11 Dec 2017

Andrew Smith comments on the new National Economic Crime Centre in The Times Law Brief, Bloomberg, City A.M., GIR and The Law Society Gazette

The future of the Serious Fraud Office has been secured under plans aimed at tackling economic crime, however it will have to answer to a newly created overarching body.

In an announcement, today the government said a new National Economic Crime Centre (NECC) will be set up to ’task and coordinate the response to economic crime’.

The agency, which will sit within the National Crime Agency, will have the power to directly ask the SFO to investigate suspects.

Andrew Smith commented:

On paper this is an ambitious strategy, and part of a broader drive towards increasing transparency and accountability in financial services in particular. But the recent political past is littered with such strategies. Whether the NECC can achieve its lofty ambitions is ultimately a question of funding and expertise.

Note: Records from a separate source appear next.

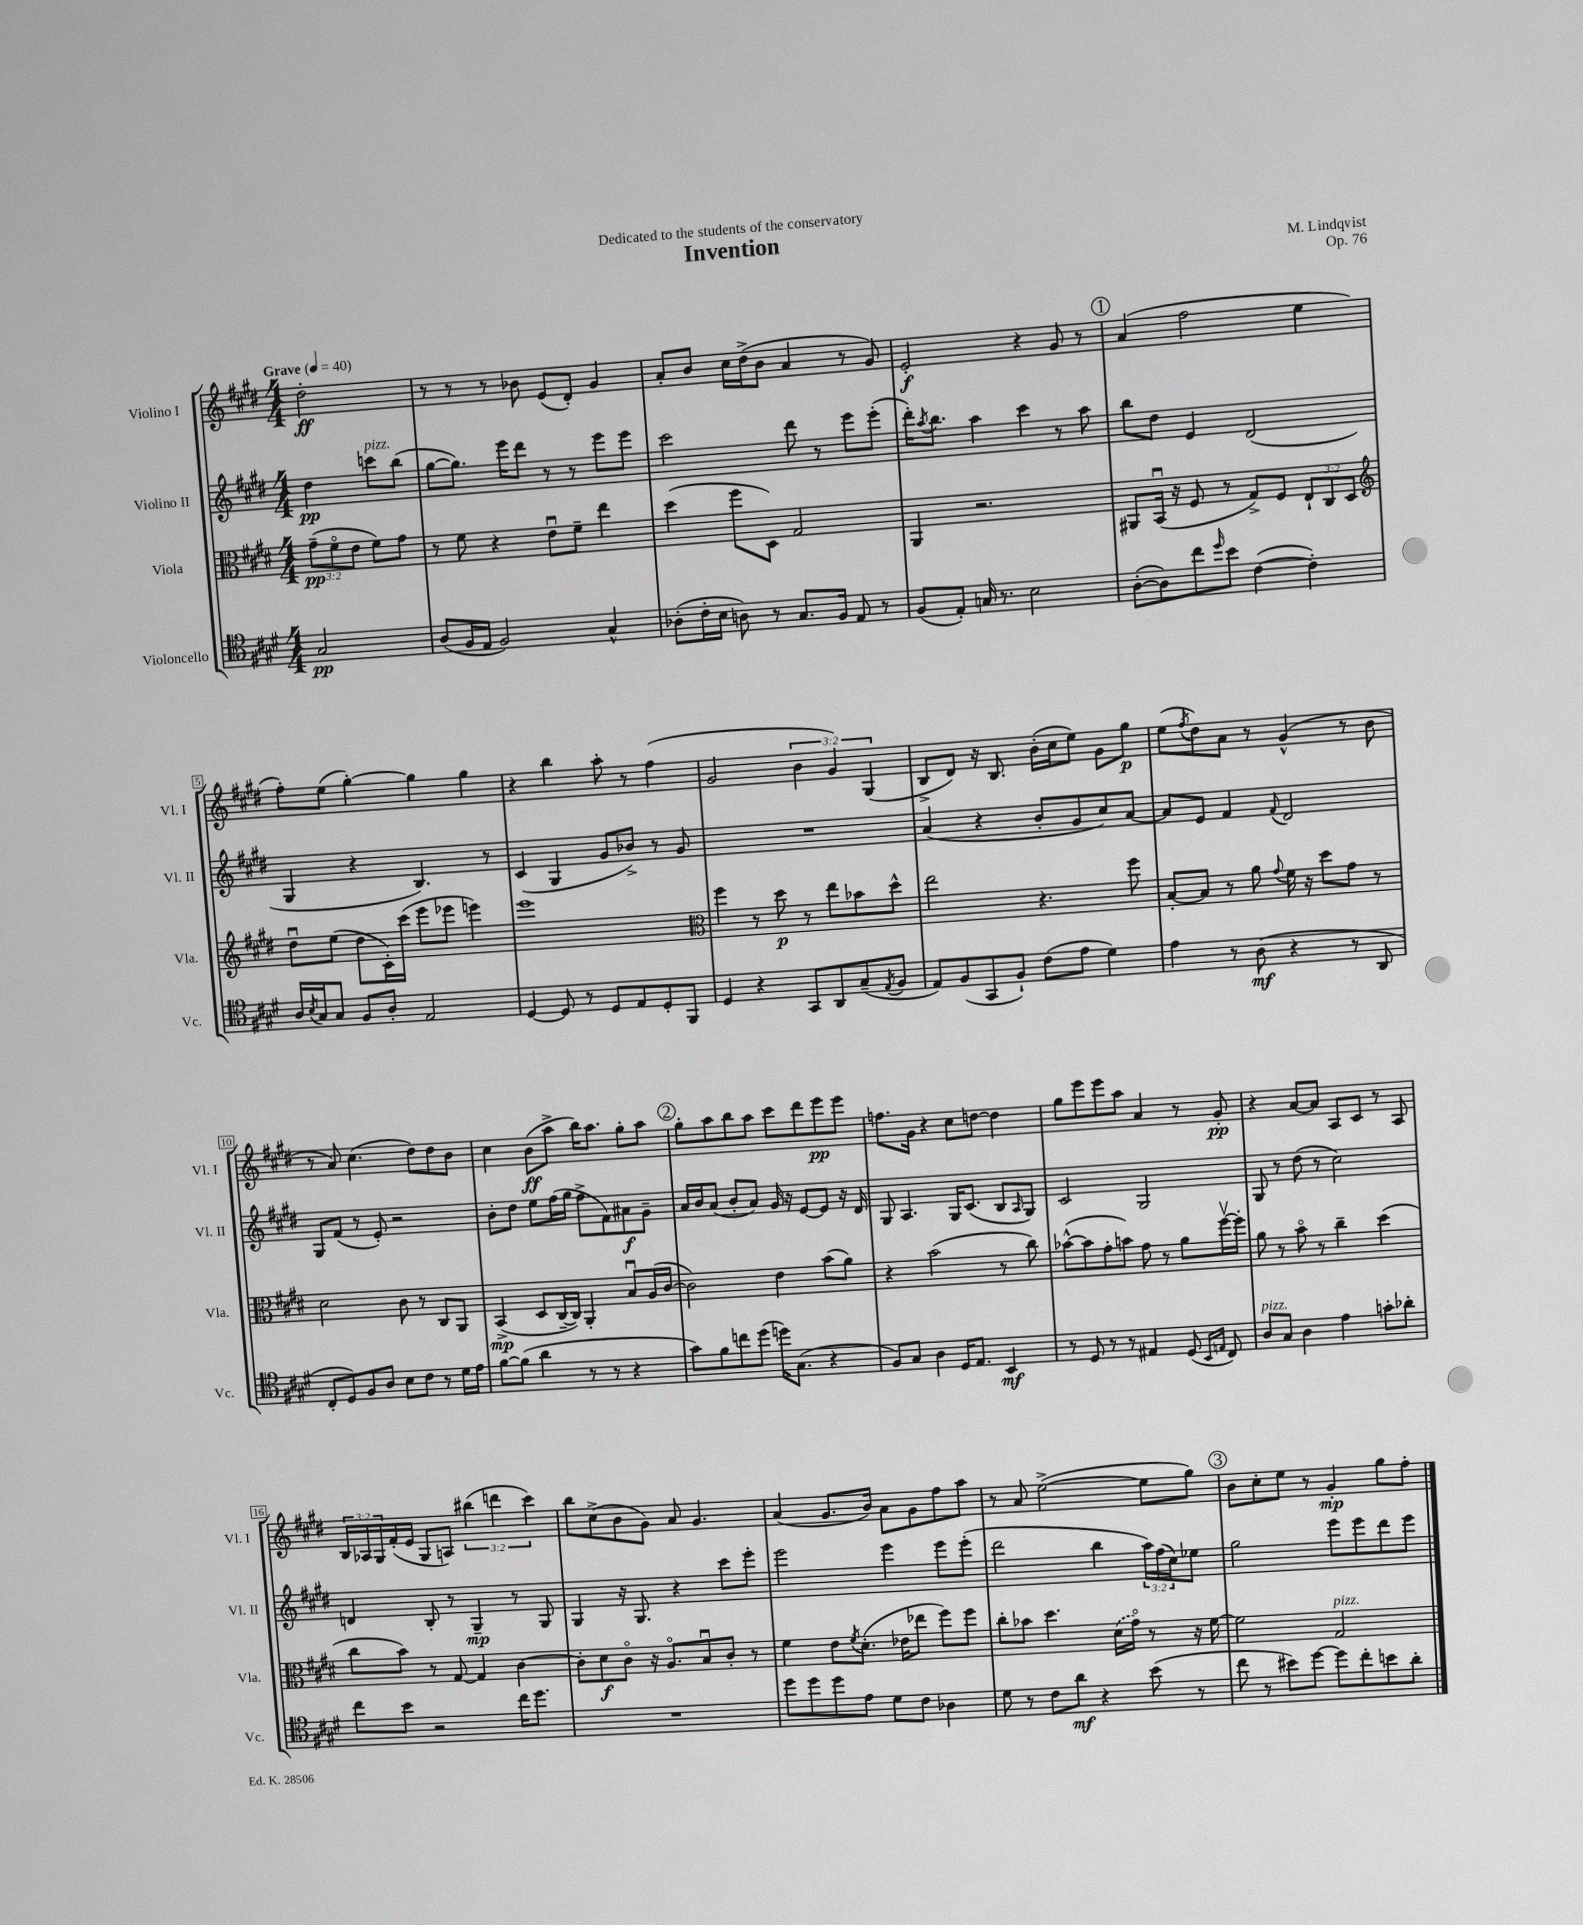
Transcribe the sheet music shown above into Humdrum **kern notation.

**kern	**dynam	**kern	**dynam	**kern	**dynam	**kern	**dynam
*part4	*part4	*part3	*part3	*part2	*part2	*part1	*part1
*staff4	*staff4	*staff3	*staff3	*staff2	*staff2	*staff1	*staff1
*I"Violoncello	*	*I"Viola	*	*I"Violino II	*	*I"Violino I	*
*I'Vc.	*	*I'Vla.	*	*I'Vl. II	*	*I'Vl. I	*
*clefC4	*	*clefC3	*	*clefG2	*	*clefG2	*
*k[f#c#g#d#]	*	*k[f#c#g#d#]	*	*k[f#c#g#d#]	*	*k[f#c#g#d#]	*
*M4/4	*	*M4/4	*	*M4/4	*	*M4/4	*
*MM40	*	*MM40	*	*MM40	*	*MM40	*
=	=	=	=	=	=	=	=
!	!	!	!	!	!	!LO:TX:a:B:t=Grave	!
2G#/	pp	(12g#~\L	pp	4dd#\	pp	2dd#'\	ff
.	.	12f#\	.	.	.	.	.
.	.	12e\J	.	.	.	.	.
!	!	!	!	!LO:TX:a:i:t=pizz.	!	!	!
.	.	8f#\L)	.	8cccn\L	.	.	.
.	.	8g#\J	.	(8bb\J	.	.	.
=1	=1	=1	=1	=1	=1	=1	=1
(8A/L	.	8r	.	[8gg#\L	.	8r	.
16F#/L	.	8f#\	.	8.gg#\J])	.	8r	.
16E/JJ	.	.	.	.	.	.	.
2F#/)	.	4r	.	.	.	8r	.
.	.	.	.	16eee\KL	.	.	.
.	.	.	.	8ddd#\J	.	8b-X\	.
.	.	8eu\L	.	8r	.	(8e/L	.
.	.	8f#~\J	.	8r	.	8d#'/J)	.
4G#^^/	.	4ee\	.	8eee\L	.	4g#/	.
.	.	.	.	8eee\J	.	.	.
=2	=2	=2	=2	=2	=2	=2	=2
(8A-X'\L	.	(4dd#\	.	2ccc#\	.	8a'/L	.
16c#'\L	.	.	.	.	.	8b/J	.
16B\JJ	.	.	.	.	.	.	.
8An\)	.	8ff#\L	.	.	.	16cc#\LL	.
.	.	.	.	.	.	(16dd#^\J	.
8r	.	8D#\J)	.	.	.	8b\J	.
8.G#/L	.	2G#/	.	8ddd#\	.	4a/	.
.	.	.	.	8r	.	.	.
16F#/Jk	.	.	.	.	.	.	.
8E/	.	.	.	8eee\L	.	8r	.
8r	.	.	.	(8eee'\J	.	8g#/)	.
=3	=3	=3	=3	=3	=3	=3	=3
(8F#/L	.	4AA/	.	16ddd#'\KL)	.	2e'/	f
.	.	.	.	8qaa/	.	.	.
.	.	.	.	8.bb\J	.	.	.
8E'/J)	.	.	.	.	.	.	.
16Gn/	.	2.r	.	4aa\	.	.	.
8.r	.	.	.	.	.	.	.
2B\	.	.	.	4ccc#\	.	4r	.
.	.	.	.	8r	.	8g#/	.
.	.	.	.	8aa\	.	8r	.
!!LO:REH:place=s1:t=1
=4	=4	=4	=4	=4	=4	=4	=4
([8A'\L	.	8AA#X/L	.	8bb\L	.	(4a/	.
8A\])	.	(16BBu/Jk	.	8dd#\J	.	.	.
.	.	16r	.	.	.	.	.
8cc#\	.	8F#/	.	4e/	.	2ff#\	.
16qqdd#/	.	.	.	.	.	.	.
8b\J	.	8r	.	.	.	.	.
([4c#\	.	8G#^/L)	.	(2d#/	.	.	.
.	.	8F#/J	.	.	.	.	.
4c#'\])	.	12E`/L	.	.	.	4ee\	.
.	.	12C#/	.	.	.	.	.
.	.	12D#/J	.	.	.	.	.
!!LO:LB:g=z
=5	=5	=5	=5	=5	=5	=5	=5
*	*	*clefG2	*	*	*	*	*
16A/LL	.	8dd#u\L	.	4G#/	.	8ff#'\L)	.
8qB/	.	.	.	.	.	.	.
16G#/J	.	.	.	.	.	.	.
8G#/J	.	(8ee\J	.	.	.	(8ee\J	.
8F#/L	.	8dd#\L	.	4r	.	[4gg#'\)	.
8A'/J	.	16c#'\L)	.	.	.	.	.
.	.	(16ccc#\JJ	.	.	.	.	.
2E/	.	8eee\L	.	4.B/)	.	4gg#\]	.
.	.	8eee-X\J	.	.	.	.	.
.	.	4eeen\)	.	.	.	4gg#\	.
.	.	.	.	8r	.	.	.
=6	=6	=6	=6	=6	=6	=6	=6
[4D#/	.	1eee	.	(4c#/	.	4r	.
8D#/]	.	.	.	4G#/	.	4bb\	.
8r	.	.	.	.	.	.	.
8D#/L	.	.	.	8g#/L	.	8aa'\	.
8E/	.	.	.	8b-X^/J)	.	8r	.
8D#'/	.	.	.	8r	.	(4ff#\	.
8FF#/J	.	.	.	8g#/	.	.	.
=7	=7	=7	=7	=7	=7	=7	=7
*	*	*clefC3	*	*	*	*	*
4D#/	.	4ff#\	.	1r	.	2g#/	.
4r	.	8r	.	.	.	.	.
.	.	8dd#\	p	.	.	.	.
8GG#/L	.	8r	.	.	.	6b\	.
8AA/	.	8ee\L	.	.	.	.	.
.	.	.	.	.	.	6g#/)	.
(8G#~/	.	8b-X\	.	.	.	.	.
.	.	.	.	.	.	(6G#/	.
8qE/	.	.	.	.	.	.	.
8F#/J	.	8dd#^^\J	.	.	.	.	.
=8	=8	=8	=8	=8	=8	=8	=8
8E/L)	.	2ee\	.	(4a/	.	8B^/L	.
(8F#/	.	.	.	.	.	8d#/J)	.
8GG#/	.	.	.	4r	.	16r	.
.	.	.	.	.	.	8.B/	.
8F#`/J)	.	.	.	.	.	.	.
(8c#\L	.	4.r	.	8b'/L	.	(16b'\LL	.
.	.	.	.	.	.	16cc#\J	.
8e\J	.	.	.	8g#/	.	8ee\J)	.
4d#\)	.	.	.	8cc#/)	.	8g#\L	.
.	.	8ff#\	.	[8a/J	.	8gg#\J	p
=9	=9	=9	=9	=9	=9	=9	=9
4e\	.	[8B'/L	.	8a/L]	.	(8ee\L	.
.	.	.	.	.	.	8qff#/	.
.	.	8B/J]	.	8e/J	.	8dd#\)	.
8r	.	8r	.	4f#/	.	8a\J	.
(8A\	mf	8a\	.	.	.	8r	.
.	.	8qqg#/	.	8qqf#/	.	.	.
4r	.	16f#\	.	2d#/	.	(4g#^^/	.
.	.	16r	.	.	.	.	.
.	.	8dd#\L	.	.	.	.	.
8r	.	8g#\J	.	.	.	8r	.
8AA/	.	8r	.	.	.	8b\	.
!!LO:LB:g=z
=10	=10	=10	=10	=10	=10	=10	=10
8C#'/L	.	2d#\	.	8G#/L	.	8r	.
8D#/)	.	.	.	(8f#/J	.	8a/)	.
8F#/	.	.	.	8r	.	(4.cc#\	.
8A/J	.	.	.	8e'/)	.	.	.
8B\L	.	8c#\	.	2r	.	.	.
8c#\J	.	8r	.	.	.	8dd#\L)	.
8r	.	8C#/L	.	.	.	8dd#\	.
16d#\LL	.	8AA/J	.	.	.	8b\J	.
16e\JJ	.	.	.	.	.	.	.
=11	=11	=11	=11	=11	=11	=11	=11
[8f#\L	.	(4BB^/	mp	8b'\L	.	4cc#\	.
(8f#\J]	.	.	.	8dd#\J	.	.	.
4a\	.	8D#/L	.	8ee\L	.	(8b\L	ff
.	.	[16C#~/L	.	(16ff#\L	.	8aa^\J	.
.	.	16C#/JJ])	.	16gg#\JJ	.	.	.
8r	.	4AA'/	.	8ff#^\L	.	16bb\KL)	.
.	.	.	.	.	.	8.aa\J	.
8r	.	.	.	8f#\)	.	.	.
4r	.	8Bu/L	.	8a#X\	f	8gg#'\L	.
.	.	(16A/L	.	8g#~\J	.	8aa\J	.
.	.	[16c#/JJ	.	.	.	.	.
!!LO:REH:place=s1:t=2
=12	=12	=12	=12	=12	=12	=12	=12
8g#\L)	.	2c#\])	.	16a/LL	.	8gg#'\L	.
.	.	.	.	16b/J	.	.	.
8f#\	.	.	.	(8a/J	.	8aa\	.
8ccn\	.	.	.	8b'/L	.	8bb\	.
(8dd#\J	.	.	.	8a/J)	.	8aa\J	.
16ddn\KL)	.	4e\	.	16g#/	.	8ccc#\L	.
(8.G#\J	.	.	.	16r	.	.	.
.	.	.	.	[8e/L	.	8ddd#\	.
4r	.	(8b\L	.	8e/J]	.	8eee\	pp
.	.	8a\J)	.	16r	.	8eee\J	.
.	.	.	.	16d#/	.	.	.
=13	=13	=13	=13	=13	=13	=13	=13
8F#/L)	.	4r	.	8G#/	.	8.ffn\L	.
8G#/J	.	.	.	4.A/	.	.	.
.	.	.	.	.	.	16g#\Jk	.
4A\	.	(2b\	.	.	.	4r	.
16D#/KL	.	.	.	16G#/KL	.	8cc#\L	.
8.E/J	.	.	.	(8.c#/J	.	.	.
.	.	.	.	.	.	[8ddn\J	.
4BB/	mf	8r	.	8B/L	.	4dd\]	.
.	.	.	.	16qqA/	.	.	.
.	.	8cc#\)	.	8G#/J)	.	.	.
=14	=14	=14	=14	=14	=14	=14	=14
8r	.	([8b-X^^\L	.	2c#/	.	8gg#\L	.
8D#/	.	8b-\]	.	.	.	8eee\	.
8r	.	8g#'\	.	.	.	8eee\	.
8r	.	8bn\J)	.	.	.	8aa\J	.
4E#X/	.	8g#\	.	2G#/	.	4a/	.
.	.	8r	.	.	.	.	.
(8D#/	.	8a\L	.	.	.	8r	.
16qqBB/LL	.	.	.	.	.	.	.
16qqEn/JJ	.	.	.	.	.	.	.
8C#/)	.	[16ff#v\L	.	.	.	8g#'/	pp
.	.	16ff#'\JJ]	.	.	.	.	.
=15	=15	=15	=15	=15	=15	=15	=15
!LO:TX:a:i:t=pizz.	!	!	!	!	!	!	!
8A/L	.	8a\	.	8G#/	.	4r	.
8G#/J	.	8r	.	8r	.	.	.
4A\	.	8b\	.	(8dd#\	.	[8a/L	.
.	.	8r	.	8r	.	8a/J]	.
4e\	.	4cc#~\	.	2cc#\)	.	8A/L	.
.	.	.	.	.	.	8c#/J	.
8gn'\L	.	(4dd#\	.	.	.	8r	.
8a-X'\J	.	.	.	.	.	8A/	.
!!LO:LB:g=z
=16	=16	=16	=16	=16	=16	=16	=16
8cc#\L	.	8cc#\L	.	4dn/	.	24B/LL	.
.	.	.	.	.	.	24A-X/	.
.	.	.	.	.	.	24G#/	.
8b\J	.	8b\J)	.	.	.	(16f#'/	.
.	.	.	.	.	.	16e/JJ	.
2r	.	8r	.	8B'/	.	8G#/L	.
.	.	[8G#/	.	8r	.	8An/J)	.
.	.	4G#/]	.	4G#~/	mp	(6bb#X\	.
.	.	.	.	.	.	6dddn\	.
16cc#\KL	.	[4c#\	.	8r	.	.	.
8.dd#\J	.	.	.	.	.	.	.
.	.	.	.	.	.	6ccc#\)	.
.	.	.	.	8G#/	.	.	.
=17	=17	=17	=17	=17	=17	=17	=17
1r	.	8c#'\L]	.	4G#/	.	8bb\L	.
.	.	8d#\	f	.	.	(8cc#^\	.
.	.	8c#\J	.	16r	.	8b\	.
.	.	.	.	8.G#/	.	.	.
.	.	16r	.	.	.	8g#\J)	.
.	.	8.A/L	.	.	.	.	.
.	.	.	.	4r	.	8a/	.
.	.	8Bu/	.	.	.	4.g#/	.
.	.	8c#'/J	.	8ccc#\L	.	.	.
.	.	8r	.	8eee'\J	.	.	.
=18	=18	=18	=18	=18	=18	=18	=18
8dd#\L	.	4f#\	.	2eee\	.	(4a/	.
8dd#\	.	.	.	.	.	.	.
8dd#\	.	8e\L	.	.	.	8.g#/L	.
.	.	8qf#/	.	.	.	.	.
8e\J	.	(8.d#'\J	.	.	.	.	.
.	.	.	.	.	.	16b/Jk)	.
8d#\L	.	.	.	4eee\	.	8a\L	.
.	.	16e-X\KL	.	.	.	.	.
8c#\J	.	8ee-X\J	.	.	.	8g#\	.
4A-X\	.	8ff#\L)	.	8eee\L	.	8ff#\	.
.	.	8ff#\J	.	(8eee'\J	.	8aa\J	.
=19	=19	=19	=19	=19	=19	=19	=19
8d#\	.	8cc#'\L	.	2ddd#\	.	8r	.
8r	.	8b-X\J	.	.	.	8a/	.
8c#\L	.	4.dd#\	.	.	.	([2ee^\	.
8a\J	mf	.	.	.	.	.	.
4r	.	.	.	4bb\	.	.	.
.	.	(16d#\LL	.	.	.	.	.
.	.	16g#\JJ)	.	.	.	.	.
(8b\	.	8r	.	24aa\LL)	.	8ee\L]	.
.	.	.	.	(24ff#\	.	.	.
.	.	.	.	24cc#\J)	.	.	.
8r	.	16r	.	8ee-X\J	.	8gg#\J)	.
.	.	[16f#\	.	.	.	.	.
!!LO:REH:place=s1:t=3
=20	=20	=20	=20	=20	=20	=20	=20
8cc#\	.	2f#\]	.	2gg#\	.	8b\L	.
8r	.	.	.	.	.	8cc#'\	.
8b#X\L)	.	.	.	.	.	8ee\J	.
[8dd#\J	.	.	.	.	.	8r	.
!	!	!LO:TX:a:i:t=pizz.	!	!	!	!	!
8dd#\L]	.	2G#/	.	8eee\L	.	4g#'/	mp
8cc#'\	.	.	.	8eee\	.	.	.
8bn\	.	.	.	8ddd#\	.	8gg#\L	.
8a'\J	.	.	.	8eee\J	.	8ff#'\J	.
==	==	==	==	==	==	==	==
*-	*-	*-	*-	*-	*-	*-	*-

It is reassuring that the Government appears to have abandoned its earlier plans to abolish the SFO. It is only right that the SFO, which has made significant progress under its outgoing director David Green QC, should continue to be tasked with investigating the worst cases of fraud, money laundering and corruption.”

In GIR: Andrew said that until the details of the plan are published, it is “difficult to say whether in practice this will lead to reduced independence and authority for the SFO, but it does seem to suggest a slight drift in power from the SFO to the NCA”.

Smith said the announcement could be cause for concern at the SFO. He said the agency “has made strides in the right direction under [SFO director] David Green, and it would seem counterintuitive to fail to recognise those strides” by reducing the agency’s independence.